One of the difficulties in research is estimating the number of Christians in an area (and particularly, for me, estimating the size of a given movement).

There are all sorts of reasons why people might want to believe any particular number is too high or too low, or might want to inflate or deflate the number to a particular level. But this doesn't help us get at the truth.

The challenges involved in estimating the size of a movement are the same as those for estimating the size of any large collection of Christians:

- Getting good data - figuring out who to count and how to count them.
- Not letting personal biases or desires get in the way - making sure we don't inflate/deflate numbers for personal or corporate gain.
- Getting good data, 2 - realizing that there will be some level of error that creeps in, figuring out where the most likely sources of error are, correcting and controlling for those.
- Realizing that data changes - the total number of people is constantly changing. No number will ever be exactly 100% correct - if I said it's 1,000,000 today, tomorrow it could very possibly be 1,000,001 due to births (or conversions).

Population estimates therefore need to be determined and given in at least one of two ways:

- As a rounded number (such as 1 million, or 100,000, or a 5,500, or the like), with the understanding that the "actual number" is understood to be "within a certain order of magnitude." Orders of magnitude are usually understand by (a) how people understand rounding or (b) by the number of digits. By estimating a movement at 1 million, it might be somewhere between, say, 900,000 and 1.5 million (or maybe even 2 or 3 million or 700,000) but it's not 10 million or 100,000.
- As a "range." This is perhaps better than giving a rounded number, and it's easier to start with.

To calculate a range, what we need to do for any given movement is try to figure out what the "lower" and "upper" boundary are: the minimum size of a movement, and the maximum. Obviously, if someone's lying about numbers, the minimum size would be zero: but given sincere workers and believers, that's likely not the case. The minimum size must therefore be understood to be the lowest possible number it could be given what we understand about the situation and what we understand about the likelihood of error in our counts or methodologies. We also need to think about the highest number it could possibly be, also given what we understand about the situation.

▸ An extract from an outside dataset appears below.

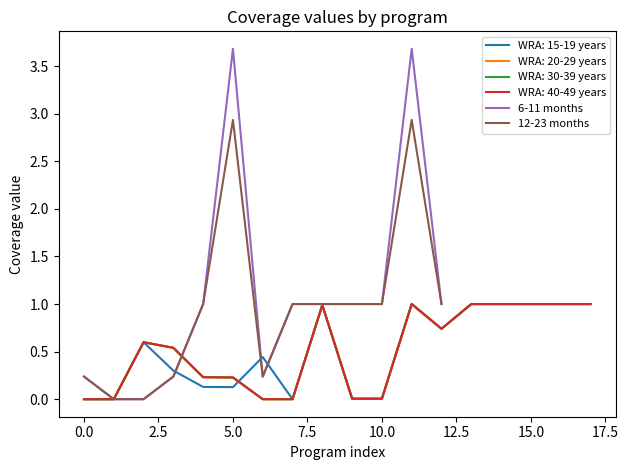

Is it true that 6-11 months equals 0.0 at 0.0?

True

The next step of research is to figure out ways to narrow the distance between the upper and lower range. How might we test our methodologies, test for errors, bring greater resolution to the number?

Getting an accurate understanding of the situation is essential not just for numbers that we can report. Understanding how big a movement is, how fast it's growing, where it is weak, where it is strong, are all necessary to knowing where we need to focus our work, and what kind of training and equipping is needed. Athletes training for competitions give great focus to monitoring their performance in order to understand where to work. We should do the same thing with the race that we are running.